# EVERYONE WATCH AUST FUNNIEST VIDS!!!!!



## OuZo (Jul 29, 2005)

OMG Yay Bex!!!    

Bex made up an awesome video clip to a song with the beardies and frillies and her dogs and sent it in to Australia's Funniest Home Video Show and IT'S GETTING PLAYED!!!! WOOHOO I'm so happy for her cos she spent so much time making it and it's so funny! Well the part I've seen of it was :lol:.

So everybody ya gotta watch it and maybe even vote if ya can cos she wins BIG if she gets first prize lol. It might be getting played tomorrow but if not it should definitely be on next Saturday


----------



## instar (Jul 29, 2005)

Cool stuff will try to watch!


----------



## westhamsc (Jul 29, 2005)

yay bex


----------



## Snake Catcher Victoria (Jul 29, 2005)

when is it on??


----------



## trader (Jul 29, 2005)

too kewell bex!! 

Sssnakeman @ 6:30PM Saturday Channel 9


----------



## Snake Catcher Victoria (Jul 29, 2005)

thanks judy, but ill have to find someone to tape it,,ill be at work,


----------



## alby (Jul 29, 2005)

whens it on


----------



## alby (Jul 29, 2005)

ahh im a idiot hehe i see when its on


----------



## alexr (Jul 29, 2005)

Hey bex can you post a mpeg of it up here?


----------



## beknluke (Jul 29, 2005)

Hey guys
Thanx for the congrats - might I say that I am thrilled???
Basically its for the 'video test comp' which for the next few weeks the challenge consists of creating a film clip to your fav song. I chose Feel Good Inc by Gorillaz - and the animals were stars!!
The "big first prize" that Zo went on about ain't all THAT big ($5000) but hey - I'd be happy with it!!! 
And I have NO idea how to up load it onto the site - sorry guys.
I am thinking that it will probably be on THIS sat (ie 30/7/05), but I am not positive, so it MAY be next sat... 6/8/05
The whole clip goes for the full 3.45mins that the song does, but unfortunately they have to cut it down to 1min, so I'll see what they come up with!! I am SO excited!! I have never won ANYTHING before and you get $$ just for it being shown!! More herps here we come!

> **CHECK YOUR UNDERSTANDING**:
1) Do the following statements agree with the forum thread? Answer yes or no for each, quoting the exact words from the forum thread that decide it.
(a) The song chosen for the clip was Feel Good Inc by Gorillaz.
(b) The first prize is $5000.
(c) The whole clip will be shown on the show at its full length.
2) Please write the next part of the forum thread about the home video show, picking up after its final post.

[Collected data]
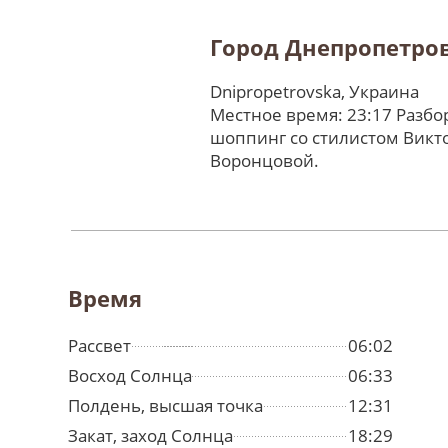
Город Днепропетро
Dnipropetrovska, Украина
Местное время: 23:17 Разбо
шоппинг со стилистом Викт
Воронцовой.
Время
Рассвет
06:02
Восход Солнца
06:33
Полдень, высшая точка
12:31
Закат, заход Солнца
18:29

> **REPLIES**:
1)
(a) Yes: "I chose Feel Good Inc by Gorillaz"
(b) Yes: "The "big first prize" that Zo went on about ain't all THAT big ($5000)"
(c) No: "unfortunately they have to cut it down to 1min"

2)
Bex


----------



## OuZo (Jul 30, 2005)

Woman you can upload it to your album the same way you upload a pic. That's what I did with the vid of Nymph. Just when you browse to find the pic, choose the movie instead. I'm not sure if there's a size limit.


----------



## ether (Jul 30, 2005)

> The "big first prize" that Zo went on about ain't all THAT big ($5000) but hey - I'd be happy with it!!! Very Happy



Not such a bad thing LOL 

Congrats


----------



## SLACkra (Jul 30, 2005)

BEK if you win you have to use that cash to open a savings acount to save up to go to that NT place that the guy last night was talking about! or buy a GTP!

i will be watching!

so it will be on some time tonight or next sat?

andrew


----------



## Koula (Jul 30, 2005)

I watched tonight's ep, but the only herp-hijinx I saw was some kid getting bitten by a beardie. Bex's clip must be showing in next week's show?


----------



## Shaggy (Jul 30, 2005)

I watched tonight and didn't see it .. i hate the show.. :cry: .. will watch again next week


----------



## beknluke (Jul 30, 2005)

Yeah guys, I am guessing so 
Oh well, I will give them a call on Monday and see what they say 
Bex


----------



## africancichlidau (Jul 30, 2005)

Bex, you owe me a new mobile! I was so mad at it not being on tonight I threw my mobile against the wall  It'll be on next week so stay positive


----------



## Jadey (Jul 30, 2005)

You better remind us all next Saturday because I watched it to and was disappointed :lol:


----------



## SLACkra (Jul 30, 2005)

YEY IT WASN'T ON TONIGHT!!!

instead of staying home watching aussie funniest home video my parents kindly forced me to a "family" movie watching of..."Bewitched". i thought well it's Will ferrel it might be ok...omg, it's crap! will ferrel where did you go wrong  

i will be watching funniest home vid next week though! 

andrew


----------



## beknluke (Jul 30, 2005)

:lol:
Yeah, I'll remind you all


----------



## africancichlidau (Jul 30, 2005)

> Yeah, I'll remind you all



My dear Bex, I somehow believe that you will too


----------



## beknluke (Jul 30, 2005)

lol - of COURSE I will Fish-dude 
You all have to vote for my vid and help fund a pair of womas - OR A GTP!!!  

:lol:


----------



## SLACkra (Jul 30, 2005)

> You all have to vote for my vid



how do we do that? i am not an avid watcher of funniest home videos.



> OR A GTP!!!



or??? or??? gtp womas>weighs up situation. GTPS!!! get the gtp preferably gtpS.

andrew


----------



## beknluke (Jul 30, 2005)

lol
When they play the videos, they show an SMS # that you have to dial to vote or something or other. Not sure - but Luke and I will have BIG bills this month lol


----------



## africancichlidau (Jul 30, 2005)

> but Luke
> but Luke and I will have BIG bills this month lol



And you said, " he did nothing, I'll keep it all"  hehehe


----------



## trader (Aug 4, 2005)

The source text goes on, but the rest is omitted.